Key #3: Anticipate Physicality
The officiating double-standard that appeared against Oregon State was simply gross, no matter how you slice it. For the Zags, nearly every defensive possession near the rim drew a whistle. Clean swipes for a steal? Foul. Vertical contest at the rim? Shooting foul. Sail past a three point shooter without making literally any contact on the shot attempt? Foul. Several possessions ended with Gonzaga defenders standing straight up, hands high, while the whistle sounded anyway.
Meanwhile, Oregon State defenders hammered Gonzaga cutters, grabbed at dudes in mid-air, and repeatedly knocked Tyon Grant-Foster off balance on drives to the rim without consequence. Graham Ike absorbed heavy contact above the shoulders on multiple finishes without drawing a whistle. Mario Saint-Supery even took a shot to the face while corralling a loose ball with no call attached to the play. “El Principito” also turned into a meme against Oregon State after crashing into the opposing cheerleading squad and apologizing with almost excessive sincerity.
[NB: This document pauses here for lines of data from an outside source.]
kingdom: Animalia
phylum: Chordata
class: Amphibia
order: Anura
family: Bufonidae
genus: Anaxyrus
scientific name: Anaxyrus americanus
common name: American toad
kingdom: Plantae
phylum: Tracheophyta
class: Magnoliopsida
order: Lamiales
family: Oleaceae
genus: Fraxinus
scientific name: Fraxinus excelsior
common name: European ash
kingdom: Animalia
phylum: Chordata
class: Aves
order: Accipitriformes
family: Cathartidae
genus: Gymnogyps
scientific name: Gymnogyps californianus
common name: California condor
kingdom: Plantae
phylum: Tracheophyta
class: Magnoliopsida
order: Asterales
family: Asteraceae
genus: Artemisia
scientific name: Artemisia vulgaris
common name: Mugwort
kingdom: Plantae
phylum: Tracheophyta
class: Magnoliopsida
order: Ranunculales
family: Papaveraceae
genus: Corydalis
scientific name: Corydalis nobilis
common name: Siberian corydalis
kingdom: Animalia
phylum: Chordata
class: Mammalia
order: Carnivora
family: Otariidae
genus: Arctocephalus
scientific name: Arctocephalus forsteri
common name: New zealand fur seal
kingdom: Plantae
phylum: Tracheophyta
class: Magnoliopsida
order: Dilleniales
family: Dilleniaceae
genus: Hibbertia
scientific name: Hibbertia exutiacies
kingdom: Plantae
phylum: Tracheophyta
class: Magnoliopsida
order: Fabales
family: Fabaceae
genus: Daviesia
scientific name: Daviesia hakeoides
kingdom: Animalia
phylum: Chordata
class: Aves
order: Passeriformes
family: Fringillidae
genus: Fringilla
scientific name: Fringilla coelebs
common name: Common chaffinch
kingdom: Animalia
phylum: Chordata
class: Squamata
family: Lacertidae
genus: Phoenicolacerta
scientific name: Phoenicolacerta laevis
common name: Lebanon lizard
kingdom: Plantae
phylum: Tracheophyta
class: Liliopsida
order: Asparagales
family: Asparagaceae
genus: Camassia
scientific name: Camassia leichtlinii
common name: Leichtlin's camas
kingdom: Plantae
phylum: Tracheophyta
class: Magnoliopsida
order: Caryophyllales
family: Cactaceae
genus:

The yank by Ike is the funniest part of the whole interaction, though.
Levity aside, Gonzaga cannot build a game plan around foul pressure against Santa Clara, regardless of how deeply foul-prone the Broncos have been all season. Instead, the Zags must prepare for a physical game and expect to finish possessions through contact. Execution will decide this game. The Zags need to make sure the whistle doesn’t.
Championship night in Las Vegas carries a different kind of energy. The regular season disappears, the semifinal results fade quickly, and everything narrows down to forty minutes with a trophy and an NCAA Tournament bid sitting on the other side. For the Zags, the outcome of this game could be the difference between a 3-seed or a 4-seed on Selection Sunday. Gonzaga has lived in this environment for years, and the veterans on this roster understand exactly what the moment demands.
That stage also tends to produce unexpected heroes. Santa Clara’s defense has shown a willingness to push wings into isolation situations along the perimeter, which opens the door for Gonzaga’s scorers to create their own offense. If those matchups develop, another trip into the Fogleverse could easily be in play. And after a few games working back from injury, the championship game also offers the perfect setting for a full-strength Jalen Warley performance, the kind that reminds everyone why his return matters so much to Gonzaga’s rotation.
Either way, this one carries the weight of a title. Gonzaga. Santa Clara. Orleans Arena. Forty minutes for the WCC championship. The biggest game of the season. Until the next one.